Мама искренне полагала, что я буду относиться к Гастону как к брату и с радостью не только отдам ему свою квартиру, но еще и все, что в ней. Мне некуда было забрать свою потрясающую мебель, и арендовать какой-то склад тоже было плохим выходом, потому что это стоило слишком дорого. И я решила (с безумным взглядом за запотевшим пенсне) – «Так не доставайся же ты никому!»[68] – хорошо ее отсняла и выставила на продажу в интернете. Моя мебель продавалась быстрее, чем стулья в романе у Ильфа и Петрова. Каждый день ко мне приходили люди, озирались у меня, как в музее, так или иначе выражали восторг либо недоумение (объективно чаще первое) и уносили с собой то гипсовую голову Давида, то бархатный пуфик, то черный лакированный стол – я поставила на все ужасно низкие цены, потому что иначе мне было не распродать половину своей жизни до экспроприации ее Гастоном. Отдавать свои вещи в руки совершенно чужих людей было едва выносимо, и от продажи к продаже мне не становилось легче, но видеть, как этими же самыми вещами пользуется Гастон и его жена, я бы точно не смогла.

Один из покупателей пообещал приехать в промежутке с шести до восьми вечера – он не знал, во сколько сможет освободиться с работы, – и я сидела на стуле, который вот-вот должен был перестать быть моим, и поглаживала его красивую скругленную спинку, когда в дверь позвонили.

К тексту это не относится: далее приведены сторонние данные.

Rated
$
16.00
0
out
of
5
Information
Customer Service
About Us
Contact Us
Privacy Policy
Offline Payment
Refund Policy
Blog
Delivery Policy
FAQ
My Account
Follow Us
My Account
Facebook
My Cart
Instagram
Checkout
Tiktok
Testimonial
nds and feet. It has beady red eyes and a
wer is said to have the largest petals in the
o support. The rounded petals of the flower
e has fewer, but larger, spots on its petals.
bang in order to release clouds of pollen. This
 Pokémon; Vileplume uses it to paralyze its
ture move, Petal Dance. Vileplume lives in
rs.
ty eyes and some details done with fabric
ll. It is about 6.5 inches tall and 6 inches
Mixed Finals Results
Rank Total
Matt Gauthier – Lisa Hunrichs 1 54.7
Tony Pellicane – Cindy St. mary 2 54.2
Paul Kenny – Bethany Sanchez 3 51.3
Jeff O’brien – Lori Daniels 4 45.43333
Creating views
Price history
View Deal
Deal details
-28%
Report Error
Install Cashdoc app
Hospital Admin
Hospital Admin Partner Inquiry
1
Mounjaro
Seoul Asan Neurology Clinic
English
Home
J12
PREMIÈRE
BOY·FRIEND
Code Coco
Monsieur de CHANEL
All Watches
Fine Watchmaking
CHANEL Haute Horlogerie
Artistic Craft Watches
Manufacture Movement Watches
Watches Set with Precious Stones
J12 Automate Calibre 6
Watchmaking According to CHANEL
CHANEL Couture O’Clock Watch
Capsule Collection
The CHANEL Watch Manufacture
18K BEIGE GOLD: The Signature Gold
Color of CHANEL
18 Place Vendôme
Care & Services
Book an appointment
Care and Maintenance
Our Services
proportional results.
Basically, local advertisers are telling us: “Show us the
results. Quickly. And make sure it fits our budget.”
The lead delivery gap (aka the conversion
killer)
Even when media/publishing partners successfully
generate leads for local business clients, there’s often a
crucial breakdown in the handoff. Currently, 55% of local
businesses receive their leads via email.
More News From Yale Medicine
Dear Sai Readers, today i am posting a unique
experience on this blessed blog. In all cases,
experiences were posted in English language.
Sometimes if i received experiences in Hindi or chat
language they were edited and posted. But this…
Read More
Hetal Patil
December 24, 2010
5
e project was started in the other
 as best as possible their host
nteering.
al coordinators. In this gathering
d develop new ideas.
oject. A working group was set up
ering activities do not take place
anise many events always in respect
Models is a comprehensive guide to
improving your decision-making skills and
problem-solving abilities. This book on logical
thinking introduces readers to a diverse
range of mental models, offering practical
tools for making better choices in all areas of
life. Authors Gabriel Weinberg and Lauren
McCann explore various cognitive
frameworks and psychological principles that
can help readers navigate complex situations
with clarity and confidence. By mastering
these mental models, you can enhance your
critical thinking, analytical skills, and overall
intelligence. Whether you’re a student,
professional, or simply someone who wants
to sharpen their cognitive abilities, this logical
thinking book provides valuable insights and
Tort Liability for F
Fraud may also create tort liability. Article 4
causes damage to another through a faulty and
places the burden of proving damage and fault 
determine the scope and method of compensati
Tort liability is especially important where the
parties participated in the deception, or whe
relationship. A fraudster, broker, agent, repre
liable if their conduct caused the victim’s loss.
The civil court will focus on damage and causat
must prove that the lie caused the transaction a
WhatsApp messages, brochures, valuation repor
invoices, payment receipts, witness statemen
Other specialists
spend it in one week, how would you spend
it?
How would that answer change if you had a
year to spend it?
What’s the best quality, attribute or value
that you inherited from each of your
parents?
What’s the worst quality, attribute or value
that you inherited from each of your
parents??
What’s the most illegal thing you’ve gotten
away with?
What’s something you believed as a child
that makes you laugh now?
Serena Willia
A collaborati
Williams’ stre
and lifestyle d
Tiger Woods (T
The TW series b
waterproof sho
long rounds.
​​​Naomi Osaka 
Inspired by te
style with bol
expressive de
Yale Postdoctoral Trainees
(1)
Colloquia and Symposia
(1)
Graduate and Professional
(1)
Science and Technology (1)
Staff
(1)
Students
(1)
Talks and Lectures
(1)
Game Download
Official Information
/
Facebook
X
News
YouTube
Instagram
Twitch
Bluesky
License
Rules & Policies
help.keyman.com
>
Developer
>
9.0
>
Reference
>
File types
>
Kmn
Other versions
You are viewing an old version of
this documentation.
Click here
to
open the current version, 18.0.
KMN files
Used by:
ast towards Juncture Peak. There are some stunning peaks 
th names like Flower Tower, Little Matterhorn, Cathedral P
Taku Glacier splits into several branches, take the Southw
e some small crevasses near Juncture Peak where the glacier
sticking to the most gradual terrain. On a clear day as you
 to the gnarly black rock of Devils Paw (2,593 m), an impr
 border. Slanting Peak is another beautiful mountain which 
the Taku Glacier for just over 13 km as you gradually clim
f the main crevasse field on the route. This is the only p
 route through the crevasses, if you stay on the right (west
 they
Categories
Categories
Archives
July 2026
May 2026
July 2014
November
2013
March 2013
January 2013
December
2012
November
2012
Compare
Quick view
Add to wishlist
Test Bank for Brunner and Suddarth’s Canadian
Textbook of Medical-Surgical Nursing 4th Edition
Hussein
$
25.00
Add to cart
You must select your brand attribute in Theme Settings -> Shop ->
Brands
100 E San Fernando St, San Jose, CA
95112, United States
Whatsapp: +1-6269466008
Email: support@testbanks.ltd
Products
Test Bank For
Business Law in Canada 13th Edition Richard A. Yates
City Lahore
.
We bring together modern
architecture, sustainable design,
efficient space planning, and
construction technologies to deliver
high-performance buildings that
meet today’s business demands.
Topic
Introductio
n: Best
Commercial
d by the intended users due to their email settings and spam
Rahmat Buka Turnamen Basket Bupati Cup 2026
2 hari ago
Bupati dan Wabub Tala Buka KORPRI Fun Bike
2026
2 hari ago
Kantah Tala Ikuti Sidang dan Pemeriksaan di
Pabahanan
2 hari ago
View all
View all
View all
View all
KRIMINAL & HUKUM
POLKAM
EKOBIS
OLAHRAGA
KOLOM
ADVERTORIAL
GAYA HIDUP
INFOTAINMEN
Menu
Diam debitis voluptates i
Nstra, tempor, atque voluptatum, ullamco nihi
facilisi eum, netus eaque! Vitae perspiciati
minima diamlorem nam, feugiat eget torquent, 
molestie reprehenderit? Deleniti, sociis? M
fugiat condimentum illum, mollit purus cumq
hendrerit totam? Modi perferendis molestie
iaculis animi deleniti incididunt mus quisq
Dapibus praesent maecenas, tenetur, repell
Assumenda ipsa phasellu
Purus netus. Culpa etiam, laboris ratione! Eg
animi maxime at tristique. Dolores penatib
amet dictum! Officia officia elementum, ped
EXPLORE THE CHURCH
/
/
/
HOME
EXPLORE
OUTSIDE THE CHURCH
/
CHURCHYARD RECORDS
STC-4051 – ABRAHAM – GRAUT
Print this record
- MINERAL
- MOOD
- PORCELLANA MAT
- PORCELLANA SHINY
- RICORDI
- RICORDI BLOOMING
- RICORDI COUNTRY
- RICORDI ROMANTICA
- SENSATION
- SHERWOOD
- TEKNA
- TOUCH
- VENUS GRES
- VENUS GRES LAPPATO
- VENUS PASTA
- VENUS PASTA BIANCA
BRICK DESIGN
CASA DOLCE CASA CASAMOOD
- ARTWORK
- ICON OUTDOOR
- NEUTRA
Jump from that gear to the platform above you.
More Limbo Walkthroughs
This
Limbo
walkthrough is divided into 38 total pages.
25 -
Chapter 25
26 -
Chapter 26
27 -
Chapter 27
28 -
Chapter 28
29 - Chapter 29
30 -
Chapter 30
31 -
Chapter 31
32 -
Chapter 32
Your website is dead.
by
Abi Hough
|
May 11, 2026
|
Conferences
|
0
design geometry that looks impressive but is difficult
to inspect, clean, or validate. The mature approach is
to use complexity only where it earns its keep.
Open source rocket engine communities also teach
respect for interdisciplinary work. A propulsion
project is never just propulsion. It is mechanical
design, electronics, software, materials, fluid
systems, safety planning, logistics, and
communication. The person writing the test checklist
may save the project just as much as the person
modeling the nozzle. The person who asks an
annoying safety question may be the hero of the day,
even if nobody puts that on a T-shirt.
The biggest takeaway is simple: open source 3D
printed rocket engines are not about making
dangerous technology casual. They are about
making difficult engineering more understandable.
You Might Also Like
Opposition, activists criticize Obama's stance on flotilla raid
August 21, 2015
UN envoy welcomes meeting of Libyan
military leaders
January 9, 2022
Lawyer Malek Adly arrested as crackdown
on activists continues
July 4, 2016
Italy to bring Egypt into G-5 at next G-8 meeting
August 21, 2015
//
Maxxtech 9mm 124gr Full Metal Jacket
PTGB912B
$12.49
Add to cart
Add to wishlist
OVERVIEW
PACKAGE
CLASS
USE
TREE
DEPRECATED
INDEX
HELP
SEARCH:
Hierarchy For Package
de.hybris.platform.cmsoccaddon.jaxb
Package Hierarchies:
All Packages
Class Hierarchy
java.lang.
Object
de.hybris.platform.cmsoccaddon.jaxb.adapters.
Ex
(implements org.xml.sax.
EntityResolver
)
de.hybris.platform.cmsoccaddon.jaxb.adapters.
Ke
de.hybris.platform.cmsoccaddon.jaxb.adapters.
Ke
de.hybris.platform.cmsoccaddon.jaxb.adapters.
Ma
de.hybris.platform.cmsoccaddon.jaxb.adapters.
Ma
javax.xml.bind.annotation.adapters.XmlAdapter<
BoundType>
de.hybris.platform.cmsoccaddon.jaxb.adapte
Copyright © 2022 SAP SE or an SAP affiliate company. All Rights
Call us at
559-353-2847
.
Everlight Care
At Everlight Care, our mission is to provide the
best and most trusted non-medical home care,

В трубке домофона я услышала знакомый женский голос.

– Кора, это я, – сказала Бахти.

Я открыла, сердце у меня застучало быстрее. Может, она только что бросила Баке и приехала ко мне? Может, я обниму ее сейчас и поцелую ее чудесные волосы?

Бахти, хорошенькая, как всегда, с прыгающим высоким хвостиком, зашла и задержалась в моих объятиях.

– Я так скучала по тебе, – сказала она, не размыкая рук. – Я так по тебе скучала.

Она огляделась.

– Где твои вещи?

– Гастон скоро сюда переедет, и я их продаю.

– Господи, какой мудак, – ответила Бахти.

Мы прошли на кухню, я поставила чайник, и Бахти вздохнула. Она вздохнула нервно и горько, и я поняла, что она не смогла принести мне хорошие новости.

– Понимаешь, – сказала она без начала, – я не верю, что Ануар может меня любить и что он меня не бросит. Я хочу в это верить, я больше всего на свете хочу радоваться, что он у меня есть и он меня любит, – но я не могу. Он заслужил всего самого, самого лучшего, никого нет лучше, чем он, но я ему не доверяю. Я каждый божий день боюсь, что сегодня он меня бросит. Мне приходит сообщение – и пока я не открою и не прочитаю его, во мне все холодеет, у меня сердце колотится ненормально, и я успеваю представить, как он пишет, что я ему не подхожу, что-нибудь вроде «Ты же понимаешь, Бахти, что не подходишь мне». И я мысленно соглашаюсь, что не подхожу. А еще временами я боюсь его, Кора. Я произношу какую-нибудь смешную, но резкую шутку, и в следующее мгновение боюсь, что сейчас он мне влепит по лицу и скажет, чтобы я не смела с ним так разговаривать. Я боюсь с ним куда-то ехать, я отказалась уже от миллиона поездок, и потом я сижу и мечтаю об этой несостоявшейся поездке.